(Extracted page text data)
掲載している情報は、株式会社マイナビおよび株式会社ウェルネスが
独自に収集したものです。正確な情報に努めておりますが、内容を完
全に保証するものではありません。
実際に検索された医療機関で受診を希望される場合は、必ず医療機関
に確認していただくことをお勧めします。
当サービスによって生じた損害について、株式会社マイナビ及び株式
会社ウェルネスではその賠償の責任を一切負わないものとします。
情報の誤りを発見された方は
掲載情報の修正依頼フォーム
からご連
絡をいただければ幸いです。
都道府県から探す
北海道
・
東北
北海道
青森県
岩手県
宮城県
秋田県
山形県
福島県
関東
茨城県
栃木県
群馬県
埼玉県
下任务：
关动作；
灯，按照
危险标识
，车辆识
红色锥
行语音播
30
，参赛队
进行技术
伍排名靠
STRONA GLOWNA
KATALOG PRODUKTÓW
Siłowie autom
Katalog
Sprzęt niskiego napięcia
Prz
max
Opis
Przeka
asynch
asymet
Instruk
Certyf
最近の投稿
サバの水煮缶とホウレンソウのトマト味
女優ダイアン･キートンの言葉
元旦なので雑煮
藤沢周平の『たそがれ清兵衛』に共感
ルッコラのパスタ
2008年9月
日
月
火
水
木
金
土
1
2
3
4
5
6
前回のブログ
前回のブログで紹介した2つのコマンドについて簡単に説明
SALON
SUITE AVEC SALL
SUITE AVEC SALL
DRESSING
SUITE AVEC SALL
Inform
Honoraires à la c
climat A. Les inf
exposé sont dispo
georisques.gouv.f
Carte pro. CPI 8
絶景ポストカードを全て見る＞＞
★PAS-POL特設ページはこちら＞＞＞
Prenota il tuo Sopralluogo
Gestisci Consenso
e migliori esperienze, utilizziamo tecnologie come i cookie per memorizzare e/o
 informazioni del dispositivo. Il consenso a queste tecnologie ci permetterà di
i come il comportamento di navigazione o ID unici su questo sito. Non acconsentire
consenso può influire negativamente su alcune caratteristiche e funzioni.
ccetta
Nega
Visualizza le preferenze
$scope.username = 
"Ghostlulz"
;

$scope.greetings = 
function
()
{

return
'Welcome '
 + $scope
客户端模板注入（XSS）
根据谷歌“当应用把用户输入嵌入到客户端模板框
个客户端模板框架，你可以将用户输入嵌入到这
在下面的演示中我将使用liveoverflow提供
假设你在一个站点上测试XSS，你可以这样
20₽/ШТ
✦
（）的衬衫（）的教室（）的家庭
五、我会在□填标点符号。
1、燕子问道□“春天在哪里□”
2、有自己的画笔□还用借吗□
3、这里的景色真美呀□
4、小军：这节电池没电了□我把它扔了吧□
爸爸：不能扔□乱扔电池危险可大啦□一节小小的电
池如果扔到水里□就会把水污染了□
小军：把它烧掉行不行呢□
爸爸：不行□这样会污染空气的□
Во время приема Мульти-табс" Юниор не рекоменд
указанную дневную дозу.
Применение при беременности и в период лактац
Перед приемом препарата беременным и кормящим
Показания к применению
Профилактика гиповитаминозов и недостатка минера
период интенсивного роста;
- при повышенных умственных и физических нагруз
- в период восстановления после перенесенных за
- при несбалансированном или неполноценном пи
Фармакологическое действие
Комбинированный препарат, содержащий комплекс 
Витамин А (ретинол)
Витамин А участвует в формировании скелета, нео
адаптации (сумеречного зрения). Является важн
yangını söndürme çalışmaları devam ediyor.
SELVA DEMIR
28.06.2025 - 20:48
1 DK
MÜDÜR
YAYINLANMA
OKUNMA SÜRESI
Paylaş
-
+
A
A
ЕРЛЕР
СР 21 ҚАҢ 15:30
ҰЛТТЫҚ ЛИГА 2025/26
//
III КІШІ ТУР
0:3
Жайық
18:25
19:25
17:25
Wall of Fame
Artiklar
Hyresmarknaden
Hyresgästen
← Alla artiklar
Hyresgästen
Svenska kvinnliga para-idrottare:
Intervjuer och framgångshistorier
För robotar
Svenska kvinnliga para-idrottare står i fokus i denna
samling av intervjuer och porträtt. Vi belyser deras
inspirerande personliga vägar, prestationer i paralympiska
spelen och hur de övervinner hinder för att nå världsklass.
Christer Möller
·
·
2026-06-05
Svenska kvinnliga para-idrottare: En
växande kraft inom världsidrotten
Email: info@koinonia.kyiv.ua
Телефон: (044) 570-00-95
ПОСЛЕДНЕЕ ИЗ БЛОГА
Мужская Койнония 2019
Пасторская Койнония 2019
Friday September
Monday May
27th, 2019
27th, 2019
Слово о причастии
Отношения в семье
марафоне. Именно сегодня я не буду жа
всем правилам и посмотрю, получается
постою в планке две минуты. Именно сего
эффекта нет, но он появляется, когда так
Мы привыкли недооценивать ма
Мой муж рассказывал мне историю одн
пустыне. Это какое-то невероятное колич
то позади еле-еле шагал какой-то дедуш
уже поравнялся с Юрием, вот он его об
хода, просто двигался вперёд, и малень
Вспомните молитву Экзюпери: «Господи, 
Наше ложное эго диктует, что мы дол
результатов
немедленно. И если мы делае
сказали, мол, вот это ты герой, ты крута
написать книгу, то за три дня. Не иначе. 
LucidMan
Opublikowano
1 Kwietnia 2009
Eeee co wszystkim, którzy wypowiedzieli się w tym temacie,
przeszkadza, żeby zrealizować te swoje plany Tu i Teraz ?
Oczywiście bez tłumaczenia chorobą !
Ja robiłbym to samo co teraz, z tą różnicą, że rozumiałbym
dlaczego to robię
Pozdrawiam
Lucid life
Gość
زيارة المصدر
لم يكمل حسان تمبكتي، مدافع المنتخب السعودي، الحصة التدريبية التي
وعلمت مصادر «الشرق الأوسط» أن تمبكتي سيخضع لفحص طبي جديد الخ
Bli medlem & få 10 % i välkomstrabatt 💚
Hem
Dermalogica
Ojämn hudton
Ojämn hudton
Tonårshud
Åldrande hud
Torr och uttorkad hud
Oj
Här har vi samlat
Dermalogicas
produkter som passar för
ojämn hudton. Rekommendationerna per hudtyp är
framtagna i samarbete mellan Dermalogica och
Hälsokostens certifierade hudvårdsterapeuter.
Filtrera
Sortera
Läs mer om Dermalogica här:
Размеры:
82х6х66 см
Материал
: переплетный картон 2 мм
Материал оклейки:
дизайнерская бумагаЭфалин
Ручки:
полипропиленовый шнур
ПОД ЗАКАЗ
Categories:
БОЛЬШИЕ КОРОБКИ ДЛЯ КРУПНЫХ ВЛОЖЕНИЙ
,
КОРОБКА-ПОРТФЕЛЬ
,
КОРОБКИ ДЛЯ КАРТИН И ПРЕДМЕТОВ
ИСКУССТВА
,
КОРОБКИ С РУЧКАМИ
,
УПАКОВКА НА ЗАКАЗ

THE PROBLEM => The records above must be repeated exactly, every one of them.

OUTPUT FOR THIS TASK =>
掲載している情報は、株式会社マイナビおよび株式会社ウェルネスが
独自に収集したものです。正確な情報に努めておりますが、内容を完
全に保証するものではありません。
実際に検索された医療機関で受診を希望される場合は、必ず医療機関
に確認していただくことをお勧めします。
当サービスによって生じた損害について、株式会社マイナビ及び株式
会社ウェルネスではその賠償の責任を一切負わないものとします。
情報の誤りを発見された方は
掲載情報の修正依頼フォーム
からご連
絡をいただければ幸いです。
都道府県から探す
北海道
・
東北
北海道
青森県
岩手県
宮城県
秋田県
山形県
福島県
関東
茨城県
栃木県
群馬県
埼玉県
下任务：
关动作；
灯，按照
危险标识
，车辆识
红色锥
行语音播
30
，参赛队
进行技术
伍排名靠
STRONA GLOWNA
KATALOG PRODUKTÓW
Siłowie autom
Katalog
Sprzęt niskiego napięcia
Prz
max
Opis
Przeka
asynch
asymet
Instruk
Certyf
最近の投稿
サバの水煮缶とホウレンソウのトマト味
女優ダイアン･キートンの言葉
元旦なので雑煮
藤沢周平の『たそがれ清兵衛』に共感
ルッコラのパスタ
2008年9月
日
月
火
水
木
金
土
1
2
3
4
5
6
前回のブログ
前回のブログで紹介した2つのコマンドについて簡単に説明
SALON
SUITE AVEC SALL
SUITE AVEC SALL
DRESSING
SUITE AVEC SALL
Inform
Honoraires à la c
climat A. Les inf
exposé sont dispo
georisques.gouv.f
Carte pro. CPI 8
絶景ポストカードを全て見る＞＞
★PAS-POL特設ページはこちら＞＞＞
Prenota il tuo Sopralluogo
Gestisci Consenso
e migliori esperienze, utilizziamo tecnologie come i cookie per memorizzare e/o
 informazioni del dispositivo. Il consenso a queste tecnologie ci permetterà di
i come il comportamento di navigazione o ID unici su questo sito. Non acconsentire
consenso può influire negativamente su alcune caratteristiche e funzioni.
ccetta
Nega
Visualizza le preferenze
$scope.username = 
"Ghostlulz"
;

$scope.greetings = 
function
()
{

return
'Welcome '
 + $scope
客户端模板注入（XSS）
根据谷歌“当应用把用户输入嵌入到客户端模板框
个客户端模板框架，你可以将用户输入嵌入到这
在下面的演示中我将使用liveoverflow提供
假设你在一个站点上测试XSS，你可以这样
20₽/ШТ
✦
（）的衬衫（）的教室（）的家庭
五、我会在□填标点符号。
1、燕子问道□“春天在哪里□”
2、有自己的画笔□还用借吗□
3、这里的景色真美呀□
4、小军：这节电池没电了□我把它扔了吧□
爸爸：不能扔□乱扔电池危险可大啦□一节小小的电
池如果扔到水里□就会把水污染了□
小军：把它烧掉行不行呢□
爸爸：不行□这样会污染空气的□
Во время приема Мульти-табс" Юниор не рекоменд
указанную дневную дозу.
Применение при беременности и в период лактац
Перед приемом препарата беременным и кормящим
Показания к применению
Профилактика гиповитаминозов и недостатка минера
период интенсивного роста;
- при повышенных умственных и физических нагруз
- в период восстановления после перенесенных за
- при несбалансированном или неполноценном пи
Фармакологическое действие
Комбинированный препарат, содержащий комплекс 
Витамин А (ретинол)
Витамин А участвует в формировании скелета, нео
адаптации (сумеречного зрения). Является важн
yangını söndürme çalışmaları devam ediyor.
SELVA DEMIR
28.06.2025 - 20:48
1 DK
MÜDÜR
YAYINLANMA
OKUNMA SÜRESI
Paylaş
-
+
A
A
ЕРЛЕР
СР 21 ҚАҢ 15:30
ҰЛТТЫҚ ЛИГА 2025/26
//
III КІШІ ТУР
0:3
Жайық
18:25
19:25
17:25
Wall of Fame
Artiklar
Hyresmarknaden
Hyresgästen
← Alla artiklar
Hyresgästen
Svenska kvinnliga para-idrottare:
Intervjuer och framgångshistorier
För robotar
Svenska kvinnliga para-idrottare står i fokus i denna
samling av intervjuer och porträtt. Vi belyser deras
inspirerande personliga vägar, prestationer i paralympiska
spelen och hur de övervinner hinder för att nå världsklass.
Christer Möller
·
·
2026-06-05
Svenska kvinnliga para-idrottare: En
växande kraft inom världsidrotten
Email: info@koinonia.kyiv.ua
Телефон: (044) 570-00-95
ПОСЛЕДНЕЕ ИЗ БЛОГА
Мужская Койнония 2019
Пасторская Койнония 2019
Friday September
Monday May
27th, 2019
27th, 2019
Слово о причастии
Отношения в семье
марафоне. Именно сегодня я не буду жа
всем правилам и посмотрю, получается
постою в планке две минуты. Именно сего
эффекта нет, но он появляется, когда так
Мы привыкли недооценивать ма
Мой муж рассказывал мне историю одн
пустыне. Это какое-то невероятное колич
то позади еле-еле шагал какой-то дедуш
уже поравнялся с Юрием, вот он его об
хода, просто двигался вперёд, и малень
Вспомните молитву Экзюпери: «Господи, 
Наше ложное эго диктует, что мы дол
результатов
немедленно. И если мы делае
сказали, мол, вот это ты герой, ты крута
написать книгу, то за три дня. Не иначе. 
LucidMan
Opublikowano
1 Kwietnia 2009
Eeee co wszystkim, którzy wypowiedzieli się w tym temacie,
przeszkadza, żeby zrealizować te swoje plany Tu i Teraz ?
Oczywiście bez tłumaczenia chorobą !
Ja robiłbym to samo co teraz, z tą różnicą, że rozumiałbym
dlaczego to robię
Pozdrawiam
Lucid life
Gość
زيارة المصدر
لم يكمل حسان تمبكتي، مدافع المنتخب السعودي، الحصة التدريبية التي
وعلمت مصادر «الشرق الأوسط» أن تمبكتي سيخضع لفحص طبي جديد الخ
Bli medlem & få 10 % i välkomstrabatt 💚
Hem
Dermalogica
Ojämn hudton
Ojämn hudton
Tonårshud
Åldrande hud
Torr och uttorkad hud
Oj
Här har vi samlat
Dermalogicas
produkter som passar för
ojämn hudton. Rekommendationerna per hudtyp är
framtagna i samarbete mellan Dermalogica och
Hälsokostens certifierade hudvårdsterapeuter.
Filtrera
Sortera
Läs mer om Dermalogica här:
Размеры:
82х6х66 см
Материал
: переплетный картон 2 мм
Материал оклейки:
дизайнерская бумагаЭфалин
Ручки:
полипропиленовый шнур
ПОД ЗАКАЗ
Categories:
БОЛЬШИЕ КОРОБКИ ДЛЯ КРУПНЫХ ВЛОЖЕНИЙ
,
КОРОБКА-ПОРТФЕЛЬ
,
КОРОБКИ ДЛЯ КАРТИН И ПРЕДМЕТОВ
ИСКУССТВА
,
КОРОБКИ С РУЧКАМИ
,
УПАКОВКА НА ЗАКАЗ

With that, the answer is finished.